Notice what the doctrine does to the body. There is a particular clench you carry through a normal day: the suspicion that for every question there exists a single correct answer, that someone else already knows it, and that your not-knowing is a personal failing rather than a feature of the universe. This clench has a name. We call it the Curse of Greyface, after the man who, around 1166 BC, decided that disorder was evil, that life was Serious Business, and that the proper relationship to reality was anxiety. Greyface invented the test, then graded everyone on it, in perpetuity, forever.

"True in some sense" is the answer that ungrades you.

It is not relativism, which is the lazy man's escape, the claim that nothing is true so nothing matters. The seven-fold predication says the opposite: that too much is true, that any decent affirmation is true and false and meaningless all at once depending on where you stand and how hard you squint, and that this surplus of sense is not a bug to be debugged but the actual texture of being alive. The relief is not in giving up. The relief is in being allowed to hold the whole contradiction at once without your head coming apart.

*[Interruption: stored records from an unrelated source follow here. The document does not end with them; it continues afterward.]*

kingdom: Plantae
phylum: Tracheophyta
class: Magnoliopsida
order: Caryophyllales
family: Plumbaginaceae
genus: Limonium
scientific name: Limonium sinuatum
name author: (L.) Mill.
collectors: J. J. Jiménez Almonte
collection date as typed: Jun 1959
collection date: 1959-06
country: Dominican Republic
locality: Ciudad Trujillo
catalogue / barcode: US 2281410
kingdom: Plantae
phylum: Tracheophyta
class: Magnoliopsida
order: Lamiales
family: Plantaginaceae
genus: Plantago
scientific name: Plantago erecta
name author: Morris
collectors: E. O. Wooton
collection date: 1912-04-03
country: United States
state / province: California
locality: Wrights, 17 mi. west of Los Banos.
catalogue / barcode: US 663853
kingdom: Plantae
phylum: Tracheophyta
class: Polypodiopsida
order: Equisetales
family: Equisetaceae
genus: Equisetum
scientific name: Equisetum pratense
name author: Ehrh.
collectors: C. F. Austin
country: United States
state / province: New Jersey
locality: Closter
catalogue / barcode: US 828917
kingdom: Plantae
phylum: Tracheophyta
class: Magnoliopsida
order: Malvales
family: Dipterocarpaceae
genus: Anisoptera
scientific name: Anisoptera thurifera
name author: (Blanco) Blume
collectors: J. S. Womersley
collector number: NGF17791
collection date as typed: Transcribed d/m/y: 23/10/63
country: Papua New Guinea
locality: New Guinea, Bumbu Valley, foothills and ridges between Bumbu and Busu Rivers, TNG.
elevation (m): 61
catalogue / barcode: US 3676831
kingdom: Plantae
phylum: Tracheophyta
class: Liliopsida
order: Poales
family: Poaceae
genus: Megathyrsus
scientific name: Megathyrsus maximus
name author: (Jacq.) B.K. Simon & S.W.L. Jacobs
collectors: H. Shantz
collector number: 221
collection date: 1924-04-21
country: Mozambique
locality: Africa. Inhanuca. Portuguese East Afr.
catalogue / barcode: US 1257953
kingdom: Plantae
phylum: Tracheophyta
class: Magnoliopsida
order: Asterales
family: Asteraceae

Your friend is late and you are furious and you also love them: true and false in some sense. The job is beneath you and you are afraid you cannot do it: same. The Sacred Chao is not a tidy yin-yang where dark and light politely trade off — it is the Hodge and the Podge tangled past separating, order and disorder married in the same instant, and Syadasti simply taught us how to read it without flinching.

How to keep it

The discipline is small and you can start today. When someone demands to know whether a thing is true, try answering, "in some sense," and then — this is the part Greyface cannot follow you into — mean it, specify the sense, and do the next thing anyway. The maybe is not a stalling tactic. It is a wider doorway. You walk through it more, not less.

If you want it in book form, the long version is set down in Discordianism Decompiled, and if you'd like the universe to issue you standing while you practice, the Discordian Society will confirm you exist in some sense, which is the only sense there is.

Sri Syadasti. Apple Holy Tree. Hail Eris.